This might be less about trusting strangers and more about being defensive about criticism from family, and merely pointing to someone who does not disagree with her as validation.
I don't know enough about the communications dynamic in your family, but if most of your interactions with her are of the "you are young and foolish, you need to listen to me," then she might be reacting to feeling dismissed, and latching onto anything that shows that she's her own person.
Even if you have the wisdom and experience, and her decisions are clearly not carefully considered, you have to find a way to get her to see that, from her own perspective, or she will (if this is a factor) reject it out of hand as being critical of her, not trying to help.
This means you have to listen, very, very carefully. Let her express her needs, why she feels the need to do what she does, and understand what she might be looking for from you. You need to put yourself firmly in her shoes, and see things from her perspective (does not automatically mean you agree), and communicate to her in a way that she understands that you appreciate where she is coming from.
Once you have that common ground, then you can explore, from her point of view, the reasons and consequences for her actions, and find alternatives, or, at least, a different method, that can address whatever it is she seems to be thinking she is getting from her choices, but in a more healthy, mutually beneficial fashion.
It is pretty late to the game, and it's not going to be easy, but you need to understand it's not something you are going to be able to impose, by your own force of will. The two of you have to get there together, which will probably mean more listening and less telling than you are probably used to.

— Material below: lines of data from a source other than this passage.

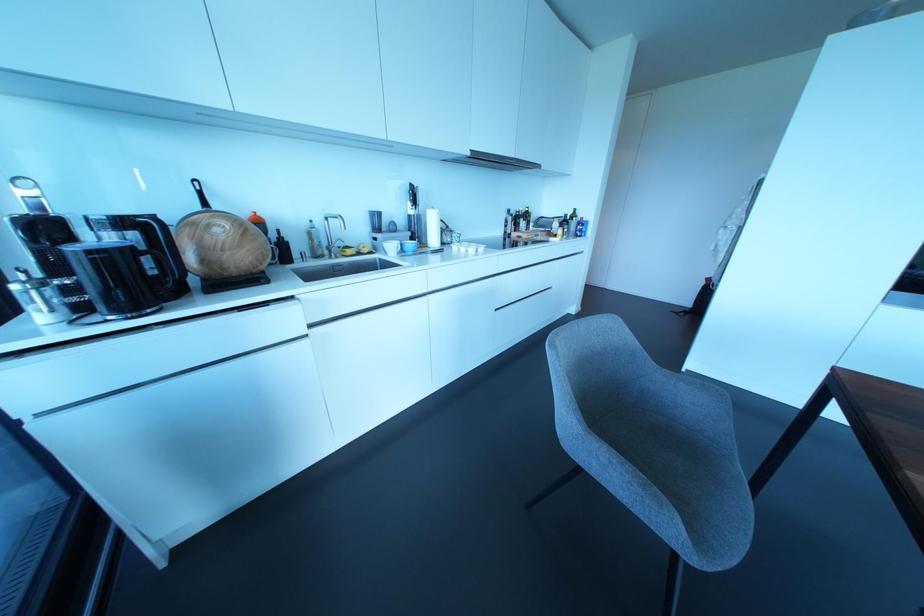
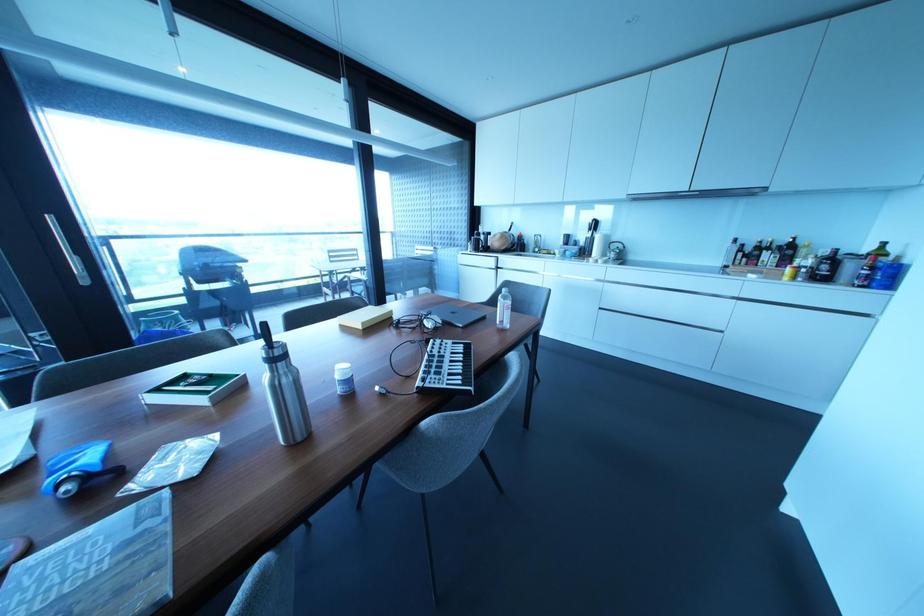
Find the pixel in the second image that matches (564,220) in the first image.

(833, 257)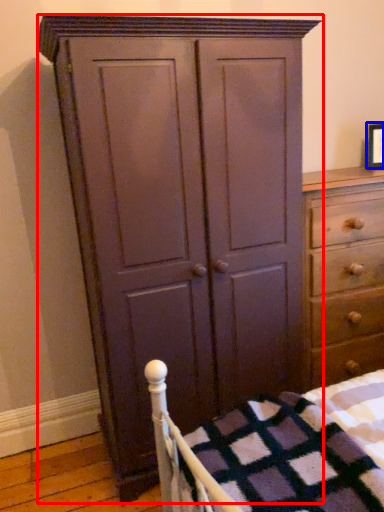
Question: Which point is closer to the camera, cupboard (highlighted by a red box) or picture frame (highlighted by a blue box)?

Choices:
 (A) cupboard
 (B) picture frame

Answer: (A)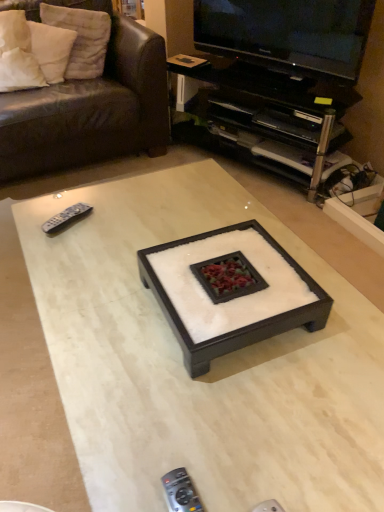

Even if this were not the case, it's a tough age where they are undergoing rapid changes, physically and emotionally. They want to be adults, but really don't understand the scope of the responsibilities that come with that freedom. Because they don't truly understand it, they feel frustrated at not being given free reign to do as they please. But the time will come, soon enough, that it will all be on them, so, as parents, we need to be there to help with that transition, and we need to help make that transition happen by giving more and more of that freedom and responsibility, over time.